When reputation matters, punishment may be reduced to the extreme cases
December 07, 2006
Many current problems in human societies or states, such as the overexploitation of fish stock or the abuse of social welfare systems, represent a failure of co-operation. Such conflicts between social and individual interests over the use of resources, a phenomenon known as the "tragedy of the commons", could conceivably become a threat to the actual survival of humanity. One example of such a danger in our time is the unrestricted use of fossil fuels and its effects on the global climate. Scientific research has shown, however, that there are also factors that increase our willingness to co-operate such as directly punishing those exploiting a public resource for personal gain or rewarding those with a high social status (reputation). The interesting question from a political perspective would be to what extent effective reputation mechanisms could render redundant costly sanctions of defectors.
To study such social dilemmas, experimental scientists use so-called "public goods games" as a testing ground. In a typical set up, four players are asked to contribute one Euro each to a common pool of funds. The experimenter then doubles the amount in the pool and distributes it equally among all participants - irrespective of whether they have actually made a contribution or not.

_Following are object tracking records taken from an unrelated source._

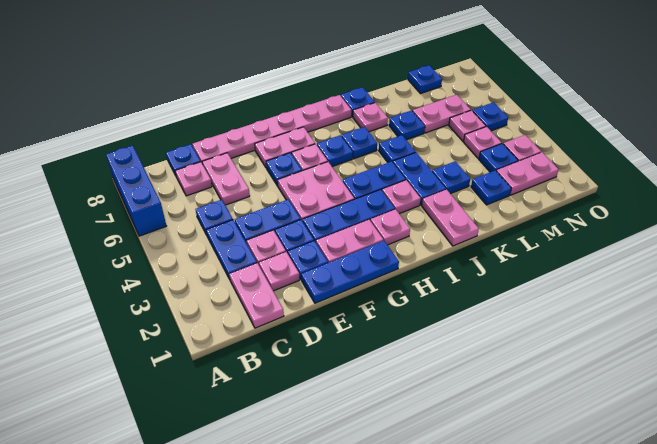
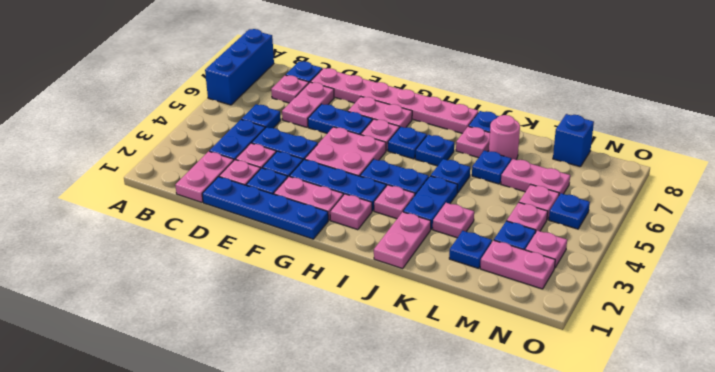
blue plate E1:G1 level 1 -> blue plate D1:G1 level 1
blue plate F6 level 1 -> blue plate E6:F6 level 1
blue plate K3 level 1 -> pink plate K3 level 1
none -> pink round brick K7 level 1
blue plate M8 level 1 -> blue brick M8 level 1

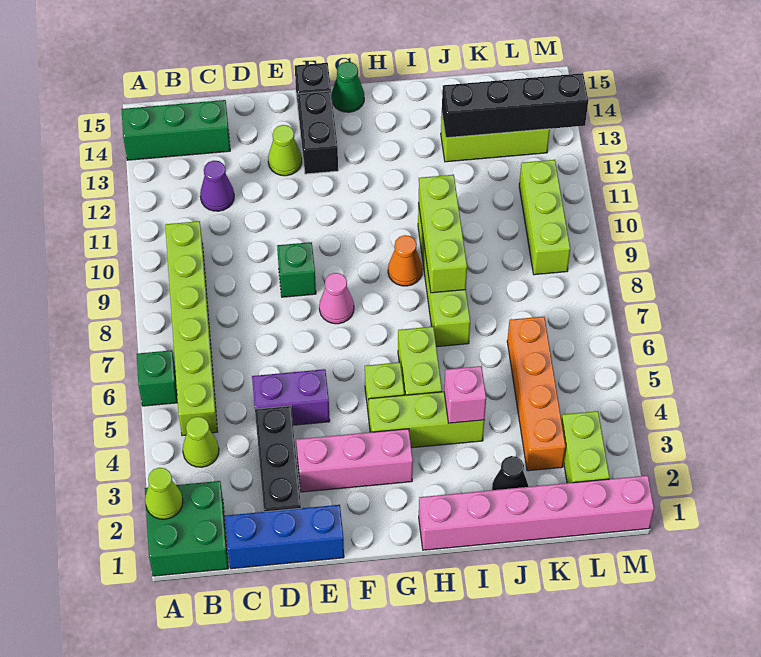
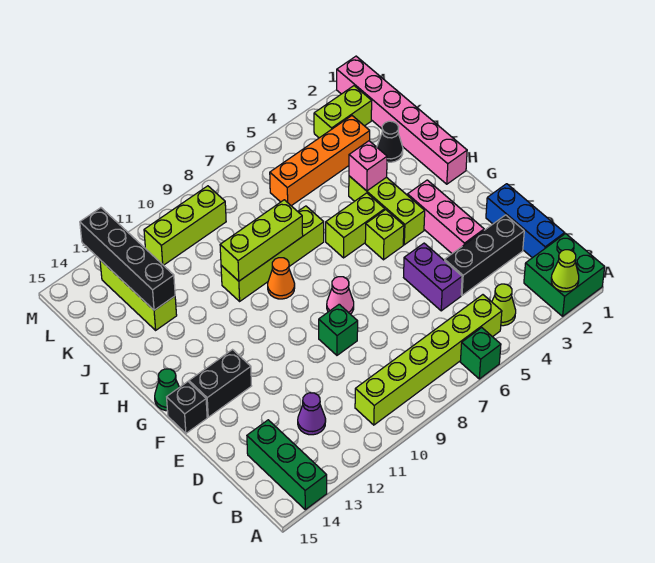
lime cone E13 level 1 -> none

If all players donated e.g. one Euro, they will end up with two Euros each. But with just one player defecting, the average dividend is reduced to 1.50 Euros each; a net profit of 1.50 Euros for the "free rider" and 0.50 Euro for the co-operator. At the end of the game, each participant will be paid his or her actual earnings in cash. While such experiments usually start out cooperatively, co-operation typically breaks down after only a few repetitions, with everyone ceasing to contribute to the public good, just as in real life. Any attempt to co-operate would entail a financial loss, since the investment of one Euro yields only a return of 50 Cents to the investor.
If, on the other hand, players are given the option of punishing non-cooperators - at incurring costs to themselves - the willingness of defectors to co-operate will increase within subsequent game rounds. In this scenario, however, financial gains are reduced, since both the punisher and the punished are losing money. As a result, the group would be better off if the willingness to co-operate was maintained by less harmful means.

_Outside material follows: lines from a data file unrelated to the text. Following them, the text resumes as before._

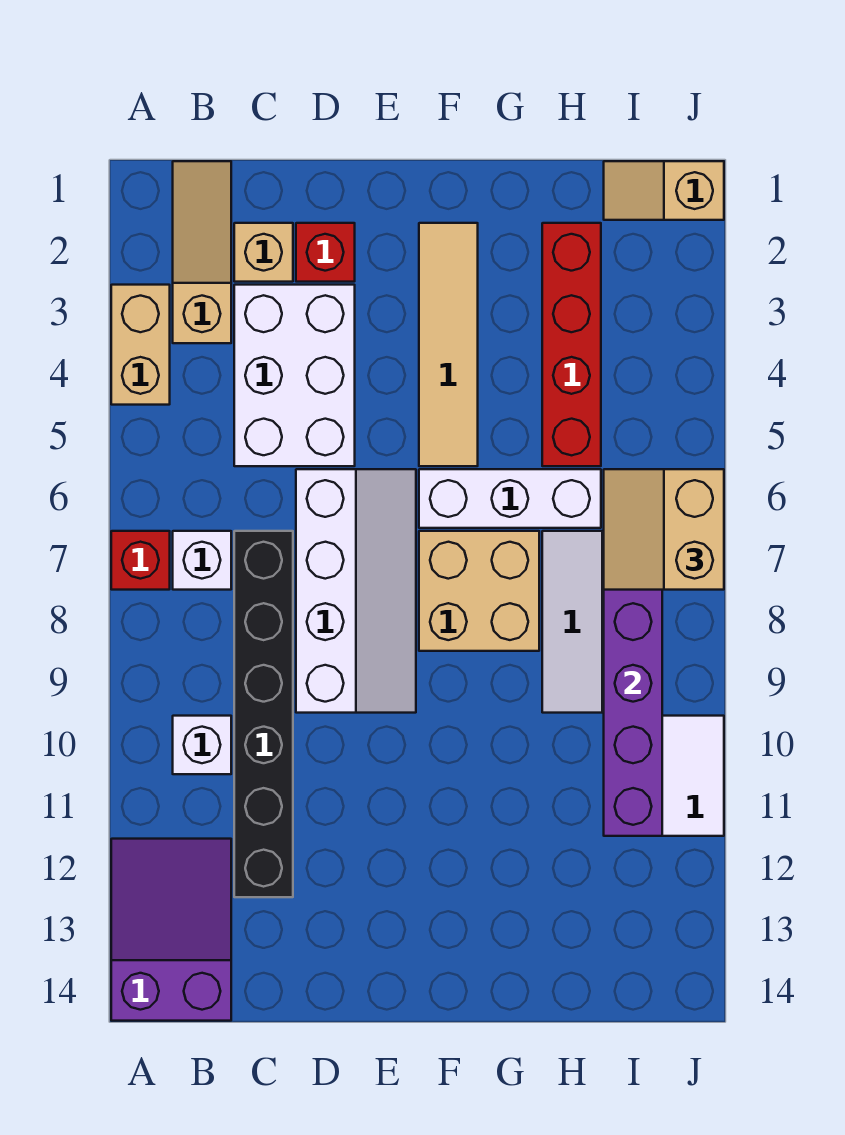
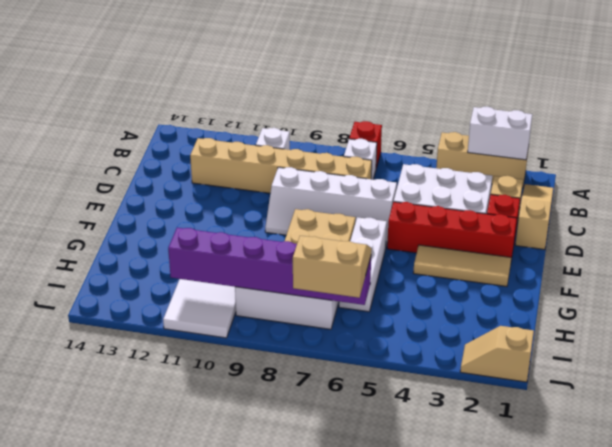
none -> white brick A2:A3 level 2
tan brick A3:A4 level 1 -> tan brick A2:A4 level 1
purple slope A12:B14 level 1 top 14 -> none
tan slope B1:B3 level 1 top 3 -> tan slope B1:D1 level 1 top D
black brick C7:C12 level 1 -> tan brick C7:C12 level 1
tan tile F2:F5 level 1 -> tan tile F2:F4 level 1
red brick H2:H5 level 1 -> red brick E2:E5 level 1
tan slope I1:J1 level 1 top J -> tan slope J1:J2 level 1 top 1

In fact it is possible to sustain high levels of co-operation if participants have the opportunity to build up a good reputation and gain personal prestige through their behaviour. According to the motto "give and you shall receive", individuals that have supported others will receive support in return. To achieve such "indirect reciprocity", it is important to build up a high donor status. At the same time, non-cooperative players are disciplined by denying them support, which acts as a punitive measure.

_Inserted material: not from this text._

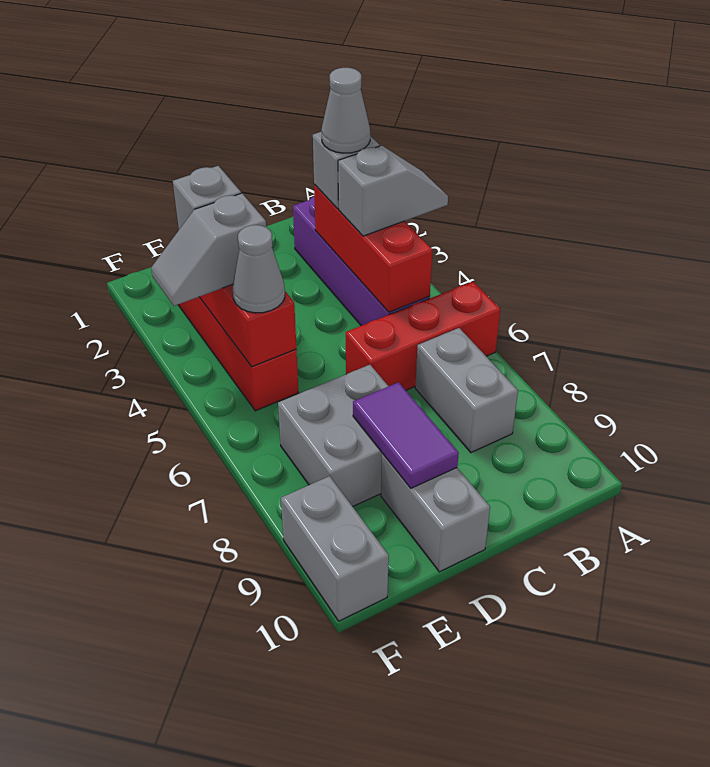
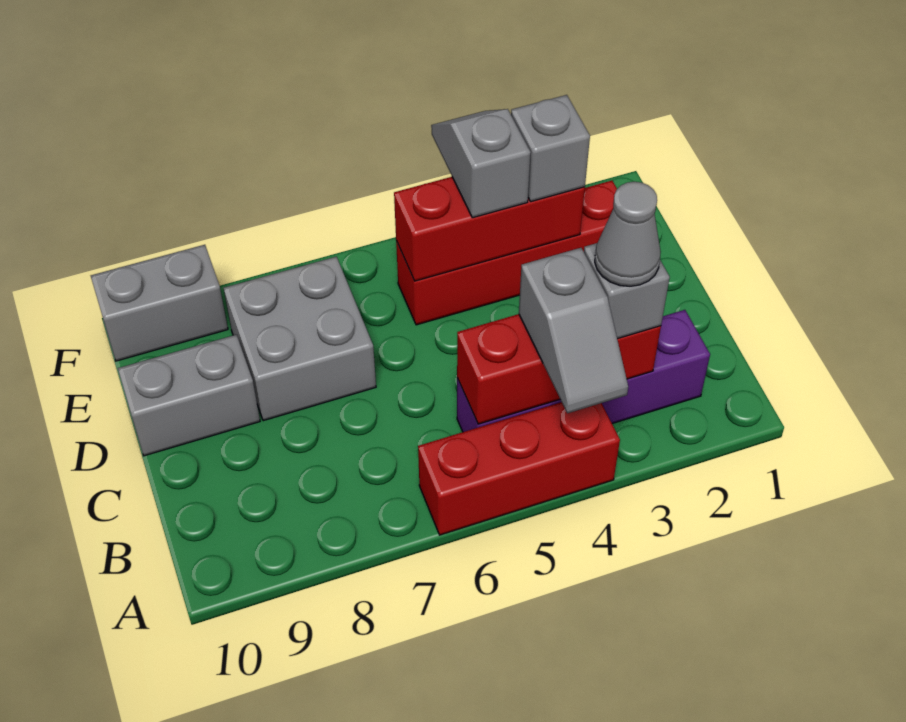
red brick A6:C6 level 1 -> red brick A4:A6 level 1
grey brick B7:B8 level 1 -> none
purple tile D8:D9 level 2 -> none
grey cone E5 level 3 -> none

On the basis of these findings, one would expect that costly punishments would no longer be performed in social dilemma situations if there was an opportunity to build up a reputation by contributing to the common pool. After all, this is a significantly cheaper and more effective alternative to the sanctions. "We now know that punishing hardly pays off - the costs incurred both for the punisher and the punished will offset most of the gains resulting from enhanced co-operation", says Manfred Milinski from the Max Planck Institute of Limnology in Plön. The evolutionary biologist, together with economic scientist Bettina Rockenbach of the University of Erfurt, investigated what happened if players were not only given the options of costly sanctions but also of building a reputation. Would sanctions be replaced by reputation?
The scientists set up an experiment with students from the University of Erfurt. They divided participants into groups of eight people in order to play 20 rounds of a public good game with two different game options. Before the start of each round, players could either choose a group with an opportunity to both sanction fellow players and build up a reputation, or a group with reputation building opportunities only. In a second experiment, players were given the choice to either join a group with only the opportunity to sanction, or a group in which the game was played without either sanction or reputation building opportunities.
The findings were surprising: on the outset of both games, seventy percent of participants chose the option with no punishment opportunities. Although the participants in the first experiment had the opportunity of exclusively using reputation building in order to sustain co-operation levels - a solution at no expense and saving costs for the punishers - in subsequent rounds, more and more participants decided to switch to the group that offered the combination of both punishment and reputation building. In this constellation, in comparison with the exclusive punishment variation of the game, players were punished less often (Fig. 1a), and the risk of being penalised steadily decreased. Punishment, however, remained a deterrent: in the rare instances where punishment was exercised, free riders were punished significantly more harshly than in the pure punishment control. "It is possible to maintain co-operation by exercising virtually no punishment if others are watching us and our own reputation is at stake", explains Bettina Rockenbach. As costly punishments are therefore reduced by two thirds, the public goods game also becomes enormously efficient: compared to the other game options, the contribution made to the common pool was the largest in the course of the game rounds (Fig. 1b).
Both punishing others and building a reputation for oneself seem to be key ingredients of human social behaviour. In addition, effective reputation mechanisms create an environment in which actual sanctions of social misconduct are progressively unnecessary. It stands to reason that such findings could be applied to some of our society’s problems between people, groups, and states.